Why career crises are the norm

The problem of not having a fulfilling career is a recent problem for mankind.

In the pre-industrial world, there were about 2000 distinct trades to choose from. Besides, it was enough for our predecessors to have somehow made ends meet. In today’s era of affluence, that number has climbed upwards of 500,000 and continues to rise rapidly.

How can a brain learn to process 500,000 options and pick the most suitable one? A loose analogy would be that your supermarket started stocking 6000 varieties of jam instead of 6. Your predicament is to choose one among those 6000 flavours to consume until retirement. What is more? Your friends and your peers never pass the chance to remind you, at dinner parties and on their social media feeds, how nice their variety of jam tastes.

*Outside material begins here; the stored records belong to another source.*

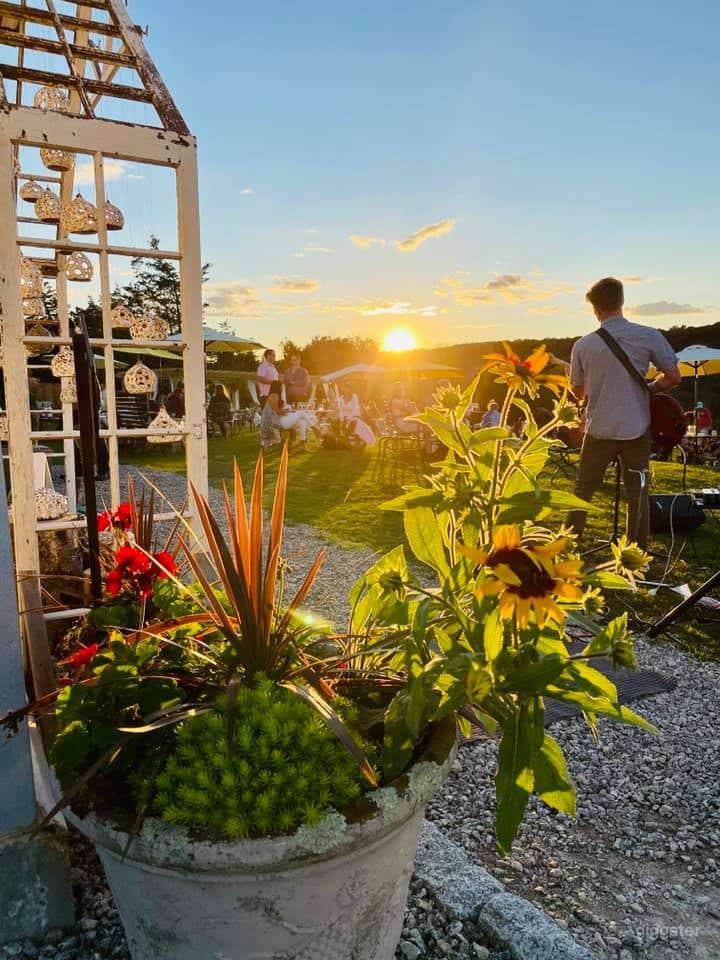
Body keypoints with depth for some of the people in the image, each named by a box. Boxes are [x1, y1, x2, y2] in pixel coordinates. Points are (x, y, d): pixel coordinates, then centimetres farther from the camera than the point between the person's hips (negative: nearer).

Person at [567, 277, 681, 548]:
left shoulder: (583, 345, -4)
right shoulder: (649, 337, -7)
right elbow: (674, 378, -3)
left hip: (599, 431, 1)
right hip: (637, 430, 0)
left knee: (583, 491, 14)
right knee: (637, 495, 10)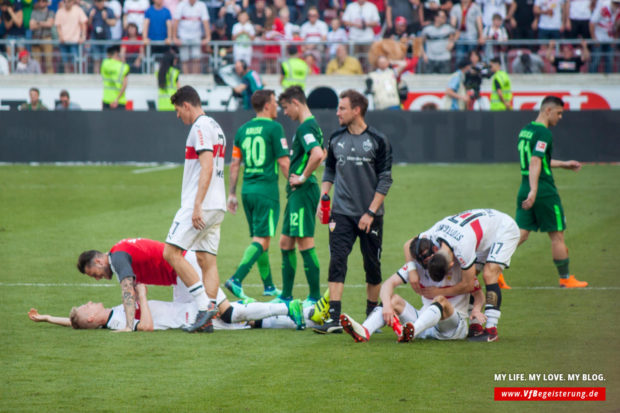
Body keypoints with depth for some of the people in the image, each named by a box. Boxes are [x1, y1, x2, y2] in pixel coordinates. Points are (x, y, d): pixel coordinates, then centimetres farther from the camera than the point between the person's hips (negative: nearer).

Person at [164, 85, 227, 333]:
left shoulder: (201, 127, -10)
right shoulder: (215, 127, 21)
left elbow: (207, 167, -19)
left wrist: (197, 206, -23)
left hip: (201, 205, -10)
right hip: (217, 207, 10)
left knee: (171, 252, -10)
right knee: (207, 259, 5)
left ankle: (205, 305, -17)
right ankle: (208, 318, -1)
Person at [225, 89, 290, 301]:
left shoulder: (243, 130, 10)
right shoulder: (274, 128, -8)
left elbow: (235, 163, 12)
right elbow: (283, 162, -11)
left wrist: (232, 194, 17)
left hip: (247, 189, 7)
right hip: (266, 190, -7)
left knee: (259, 238, 15)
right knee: (261, 240, -8)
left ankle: (269, 286, 21)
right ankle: (236, 279, -23)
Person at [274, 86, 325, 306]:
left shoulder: (305, 127, -16)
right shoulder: (312, 125, 15)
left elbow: (317, 155, -32)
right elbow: (322, 153, 31)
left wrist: (303, 177, -20)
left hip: (303, 192, -11)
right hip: (296, 194, 11)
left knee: (305, 243, -7)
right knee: (286, 242, 14)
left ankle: (315, 297, -4)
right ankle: (286, 296, 19)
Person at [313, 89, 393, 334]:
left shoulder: (377, 141, -4)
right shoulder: (336, 139, 7)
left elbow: (385, 179, -4)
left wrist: (371, 212, -10)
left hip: (370, 215, -2)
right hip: (341, 213, 2)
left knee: (372, 266, 6)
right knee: (337, 262, -11)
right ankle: (334, 318, -16)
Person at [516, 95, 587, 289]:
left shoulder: (525, 130, 15)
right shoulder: (543, 133, -14)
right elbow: (535, 162, -25)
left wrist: (564, 164, 35)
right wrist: (534, 191, -33)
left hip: (524, 190, 8)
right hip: (545, 192, -8)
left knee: (521, 234, 4)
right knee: (557, 235, 5)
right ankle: (565, 279, 15)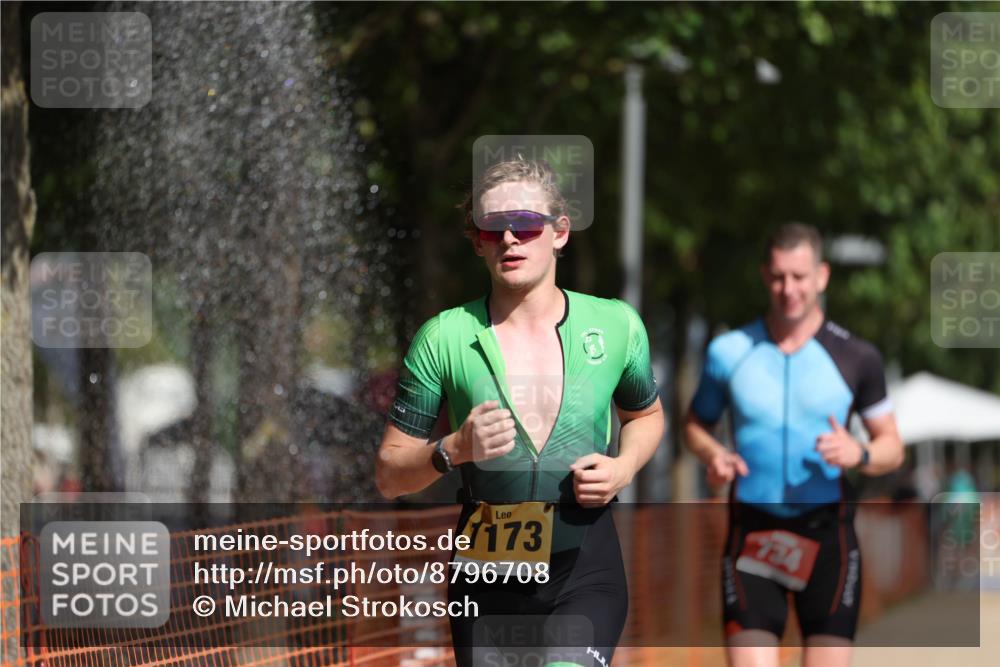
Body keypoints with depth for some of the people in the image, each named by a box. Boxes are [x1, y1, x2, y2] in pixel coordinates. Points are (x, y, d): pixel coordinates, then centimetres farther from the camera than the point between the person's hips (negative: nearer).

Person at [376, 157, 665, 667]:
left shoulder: (615, 325, 1)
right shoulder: (445, 338, -2)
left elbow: (645, 414, 22)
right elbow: (389, 475, 1)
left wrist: (623, 467, 0)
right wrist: (454, 450, -19)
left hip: (585, 572, -1)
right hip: (486, 579, 1)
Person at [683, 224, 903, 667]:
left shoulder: (857, 358, 3)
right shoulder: (729, 352, 5)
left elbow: (892, 448, 9)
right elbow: (695, 424, 18)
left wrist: (859, 455, -15)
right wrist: (713, 455, -5)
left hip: (826, 534, 0)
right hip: (752, 531, 0)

While we have evolved to include those half a million careers as options, we haven’t yet learnt to redefine ‘career’ from its antiquated definition of being a linear path from beginning to end.

Career crises are the norm and not the exception. Hope realizing this will make them more bearable.

Inspiration: How to Find Fulfilling Work

2 thoughts on “Why career crises are the norm

  1. Let me play the Devil’s advocate here –

    You are talking about the explosion in the number of choices of profession. Not only has the number of choices increased, but so has the average person’s ability to categorise information into abstract forms. Additionally, most people were illiterate in the pre industrial era, which meant that the ability to reason in an abstract way (which is a learned skill) was largely absent in the population.

    I also see this problem of choice as a good one to have. The fact that more people can chose what to do with lives instead of being forced into a profession through a feudal system (or worse, slavery) is a hard fought right which we should cherish.